The default value for the option is zero, i.e., no bytes are ignored.
.TP
.B "-c"
output closed frequent itemsets only.
.TP
.B "-d <regexp>"
the regular expression describing the item delimiter in input file(s).
The default value for the option is '[ \\t]+', i.e., items are separated
from each other by one or more space or tabulation characters.
.TP
.B "-f <regexp>"
when processing the input file(s), ignore all lines that do not match the
regular expression. The regular expression can contain ()-subexpressions,
and when
.B -t
<template> option has also been given, the values of those subexpressions
can be retrieved in <template> through $-variables. When
.B -f
and
.B -b
options are used together, the
.B -b
option is applied first.
.TP
.B "-g"
assume that each line in input file(s) represents a set of events, and mine
frequent event type patterns from the file(s).

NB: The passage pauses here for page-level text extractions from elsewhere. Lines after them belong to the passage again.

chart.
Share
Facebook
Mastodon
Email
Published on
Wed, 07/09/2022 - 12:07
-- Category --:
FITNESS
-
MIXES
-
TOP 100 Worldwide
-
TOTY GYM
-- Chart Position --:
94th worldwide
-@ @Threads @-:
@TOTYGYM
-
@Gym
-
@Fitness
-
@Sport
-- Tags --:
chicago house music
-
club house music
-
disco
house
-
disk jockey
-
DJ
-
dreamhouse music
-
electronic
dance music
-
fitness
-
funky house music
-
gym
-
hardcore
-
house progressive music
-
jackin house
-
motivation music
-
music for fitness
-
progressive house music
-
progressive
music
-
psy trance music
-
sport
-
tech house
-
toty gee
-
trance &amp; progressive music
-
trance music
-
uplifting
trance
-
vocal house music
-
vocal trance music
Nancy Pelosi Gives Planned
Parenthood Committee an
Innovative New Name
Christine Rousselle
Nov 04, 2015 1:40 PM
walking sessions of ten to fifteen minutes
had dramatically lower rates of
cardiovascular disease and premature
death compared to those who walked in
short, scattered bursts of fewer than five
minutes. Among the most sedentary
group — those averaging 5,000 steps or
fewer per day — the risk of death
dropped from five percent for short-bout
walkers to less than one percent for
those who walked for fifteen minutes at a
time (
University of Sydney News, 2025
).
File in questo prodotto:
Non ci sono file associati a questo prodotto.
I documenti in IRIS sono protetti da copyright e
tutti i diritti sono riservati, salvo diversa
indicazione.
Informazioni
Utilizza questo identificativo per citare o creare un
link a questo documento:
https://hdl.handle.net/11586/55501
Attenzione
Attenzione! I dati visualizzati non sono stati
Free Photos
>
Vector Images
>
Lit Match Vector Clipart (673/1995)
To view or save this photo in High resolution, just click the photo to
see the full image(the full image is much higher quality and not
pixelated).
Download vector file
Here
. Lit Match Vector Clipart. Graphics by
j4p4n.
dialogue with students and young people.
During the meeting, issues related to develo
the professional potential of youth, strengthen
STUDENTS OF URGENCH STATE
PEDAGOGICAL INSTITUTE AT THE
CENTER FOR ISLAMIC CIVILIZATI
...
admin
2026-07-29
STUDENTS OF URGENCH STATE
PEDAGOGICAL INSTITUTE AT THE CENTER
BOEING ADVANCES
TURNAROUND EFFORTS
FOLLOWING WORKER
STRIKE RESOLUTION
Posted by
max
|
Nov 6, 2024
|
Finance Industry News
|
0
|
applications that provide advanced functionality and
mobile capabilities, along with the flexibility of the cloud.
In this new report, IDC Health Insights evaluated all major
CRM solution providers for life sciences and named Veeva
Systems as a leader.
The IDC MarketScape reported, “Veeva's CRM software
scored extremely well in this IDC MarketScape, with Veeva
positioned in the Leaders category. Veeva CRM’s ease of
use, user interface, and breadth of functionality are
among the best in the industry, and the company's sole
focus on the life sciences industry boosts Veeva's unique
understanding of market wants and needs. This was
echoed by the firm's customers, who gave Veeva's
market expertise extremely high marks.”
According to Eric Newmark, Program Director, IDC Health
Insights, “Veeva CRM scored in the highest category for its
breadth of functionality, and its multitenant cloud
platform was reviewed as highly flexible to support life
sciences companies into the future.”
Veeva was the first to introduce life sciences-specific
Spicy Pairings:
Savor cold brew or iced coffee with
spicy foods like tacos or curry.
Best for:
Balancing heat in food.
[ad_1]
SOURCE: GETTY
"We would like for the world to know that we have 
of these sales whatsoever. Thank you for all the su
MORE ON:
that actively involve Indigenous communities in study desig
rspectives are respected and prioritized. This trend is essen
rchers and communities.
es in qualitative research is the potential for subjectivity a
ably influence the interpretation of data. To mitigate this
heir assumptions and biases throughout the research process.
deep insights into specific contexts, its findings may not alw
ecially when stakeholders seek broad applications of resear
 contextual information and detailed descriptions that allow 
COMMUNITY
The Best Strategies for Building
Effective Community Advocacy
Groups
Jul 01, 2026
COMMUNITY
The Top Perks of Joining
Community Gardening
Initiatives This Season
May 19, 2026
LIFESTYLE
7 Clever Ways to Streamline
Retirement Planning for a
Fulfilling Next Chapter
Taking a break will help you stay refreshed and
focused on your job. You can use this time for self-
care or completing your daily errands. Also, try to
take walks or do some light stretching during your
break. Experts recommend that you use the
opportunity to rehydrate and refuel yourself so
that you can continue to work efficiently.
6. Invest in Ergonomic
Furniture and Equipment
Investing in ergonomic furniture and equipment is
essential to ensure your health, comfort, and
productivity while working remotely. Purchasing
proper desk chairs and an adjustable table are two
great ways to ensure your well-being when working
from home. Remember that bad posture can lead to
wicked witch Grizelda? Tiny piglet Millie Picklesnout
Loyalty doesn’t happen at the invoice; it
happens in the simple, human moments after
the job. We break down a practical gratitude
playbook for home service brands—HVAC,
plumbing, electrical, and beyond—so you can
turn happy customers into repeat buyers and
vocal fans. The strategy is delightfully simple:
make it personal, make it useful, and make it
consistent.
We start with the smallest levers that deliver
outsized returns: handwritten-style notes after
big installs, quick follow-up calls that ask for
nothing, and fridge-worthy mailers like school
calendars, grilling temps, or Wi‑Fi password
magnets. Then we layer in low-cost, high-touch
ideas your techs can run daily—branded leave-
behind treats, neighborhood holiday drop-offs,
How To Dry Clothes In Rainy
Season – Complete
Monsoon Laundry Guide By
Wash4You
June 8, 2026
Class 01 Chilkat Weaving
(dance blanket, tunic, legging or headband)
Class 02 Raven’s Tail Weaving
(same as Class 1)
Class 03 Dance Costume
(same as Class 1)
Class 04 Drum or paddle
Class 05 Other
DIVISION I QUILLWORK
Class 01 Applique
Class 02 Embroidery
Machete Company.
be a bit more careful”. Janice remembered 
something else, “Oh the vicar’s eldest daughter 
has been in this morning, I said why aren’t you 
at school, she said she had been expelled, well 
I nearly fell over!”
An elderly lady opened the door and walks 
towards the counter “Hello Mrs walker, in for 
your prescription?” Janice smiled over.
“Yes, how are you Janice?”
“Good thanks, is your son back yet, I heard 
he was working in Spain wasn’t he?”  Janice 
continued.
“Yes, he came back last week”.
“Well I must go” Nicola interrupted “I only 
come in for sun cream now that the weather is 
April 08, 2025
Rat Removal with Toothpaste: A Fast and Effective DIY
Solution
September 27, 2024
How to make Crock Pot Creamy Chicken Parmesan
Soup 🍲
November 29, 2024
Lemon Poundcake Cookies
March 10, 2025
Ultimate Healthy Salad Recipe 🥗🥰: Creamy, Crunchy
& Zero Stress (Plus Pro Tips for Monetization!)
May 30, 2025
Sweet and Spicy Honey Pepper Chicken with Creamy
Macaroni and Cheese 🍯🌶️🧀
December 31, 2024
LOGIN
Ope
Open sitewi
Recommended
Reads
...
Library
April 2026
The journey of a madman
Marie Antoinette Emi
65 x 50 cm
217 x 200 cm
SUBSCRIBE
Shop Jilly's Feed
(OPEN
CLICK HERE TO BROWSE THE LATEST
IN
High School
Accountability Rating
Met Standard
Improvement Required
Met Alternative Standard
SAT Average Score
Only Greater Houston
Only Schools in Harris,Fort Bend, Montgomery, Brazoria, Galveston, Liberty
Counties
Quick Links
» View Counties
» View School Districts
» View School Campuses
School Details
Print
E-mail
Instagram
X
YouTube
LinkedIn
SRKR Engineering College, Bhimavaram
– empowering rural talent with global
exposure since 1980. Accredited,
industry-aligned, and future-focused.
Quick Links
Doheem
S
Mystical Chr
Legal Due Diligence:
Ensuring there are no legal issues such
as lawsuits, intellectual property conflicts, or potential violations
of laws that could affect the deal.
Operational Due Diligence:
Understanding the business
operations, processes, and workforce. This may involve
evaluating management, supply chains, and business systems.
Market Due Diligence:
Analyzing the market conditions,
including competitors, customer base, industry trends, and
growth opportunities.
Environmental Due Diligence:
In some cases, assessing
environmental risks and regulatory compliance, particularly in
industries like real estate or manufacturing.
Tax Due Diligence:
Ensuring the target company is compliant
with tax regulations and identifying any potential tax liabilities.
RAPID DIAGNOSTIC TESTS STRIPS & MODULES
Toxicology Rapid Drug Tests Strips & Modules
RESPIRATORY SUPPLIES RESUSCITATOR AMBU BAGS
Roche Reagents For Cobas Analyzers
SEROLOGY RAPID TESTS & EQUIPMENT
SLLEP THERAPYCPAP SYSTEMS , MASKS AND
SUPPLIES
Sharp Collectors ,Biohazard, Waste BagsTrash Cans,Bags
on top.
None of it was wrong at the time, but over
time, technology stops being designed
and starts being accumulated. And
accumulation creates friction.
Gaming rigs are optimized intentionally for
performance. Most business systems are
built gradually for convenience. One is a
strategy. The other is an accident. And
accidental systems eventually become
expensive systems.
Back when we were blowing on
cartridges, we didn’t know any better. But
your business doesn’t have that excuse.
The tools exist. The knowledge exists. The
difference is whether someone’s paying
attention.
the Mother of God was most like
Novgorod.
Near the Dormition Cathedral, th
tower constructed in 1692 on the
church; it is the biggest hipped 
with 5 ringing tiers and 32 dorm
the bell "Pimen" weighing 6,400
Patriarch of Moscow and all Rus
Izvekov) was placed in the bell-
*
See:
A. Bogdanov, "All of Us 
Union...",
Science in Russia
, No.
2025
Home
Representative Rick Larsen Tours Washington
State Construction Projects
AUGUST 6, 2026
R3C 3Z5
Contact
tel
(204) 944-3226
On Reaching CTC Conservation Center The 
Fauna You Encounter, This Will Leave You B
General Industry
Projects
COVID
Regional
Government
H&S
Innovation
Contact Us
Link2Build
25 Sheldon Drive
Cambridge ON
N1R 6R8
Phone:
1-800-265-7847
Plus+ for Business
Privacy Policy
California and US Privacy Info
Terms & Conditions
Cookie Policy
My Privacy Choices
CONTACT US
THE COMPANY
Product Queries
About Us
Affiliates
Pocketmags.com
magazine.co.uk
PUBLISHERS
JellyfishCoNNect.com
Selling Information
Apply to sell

If this option is omitted, it is assumed that input file(s) are raw event
log(s), and frequent line patterns will be mined from the file(s).
.TP
.B "-i <seed>"
the value that is used to initialize the
.BR rand (3)
based random number generator which is used to generate seed values for
hashing functions inside LogHound. The default value for the option is 1.
.TP
.B "-l <max itemset size>"
don't mine itemsets containing more than <max itemset size> items.
.TP
.B "-n <cache trie support>"
create a cache trie that is guaranteed to contain transaction itemsets
present at least <cache trie support> times in the data set. The default
value for the option is zero, i.e., load the entire input data set into main
memory.
.TP
.B "-o <out-of-cache file>"
The location of the out-of-cache file. When this option is omitted, the
entire input data set is loaded into main memory.
.TP
.B "-t <template>"
template that is used to convert input lines, after they have matched the
regular expression given with the
.B -f
option. Template is the string that will replace the original input line,
after the $-variables in the template have been replaced with the values
of ()-subexpressions from the regular expression. For example, if the regular
expression given with the
.B -f
option is 'sshd\\[[0-9]+\\]: (.+)', and the template is "$1", then the line
.br
.I sshd[1344]: connect from 192.168.1.1
.br
will be converted to
.br
.I connect from 192.168.1.1
.br
before the line will be processed by the mining algorithm that is built
into LogHound. This option is meaningless without the
.B -f
option.
.TP
.B "-v <item vector size>"
the size of the item summary vector. The default value for the option is
zero, i.e., no summary vector will be generated.
.TP
.B "-w <item table size>"
the number of slots in the item hash table. The default value for the
option is 100,000.
.TP
.B "-z <transaction vector size>"
the size of the transaction summary vector. If this option is omitted
or zero is specified for its value, the summary vector of size
(the number of frequent items * 100) is used. This option is meaningless
without the
.B -n
or the
.B -o
option, or when zero is specified for the value of the
.B -n
option.
.TP
.B "-s <support>"
the support threshold value. The value can be either an integer, or a real
number with a trailing %-sign.
.SH AUTHOR
Risto Vaarandi <risto.vaarandi@eyp.ee>
.SH ACKNOWLEDGMENTS
This software uses the fast and efficient Shift-Add-Xor hashing algorithm
by M. V. Ramakrishna and Justin Zobel.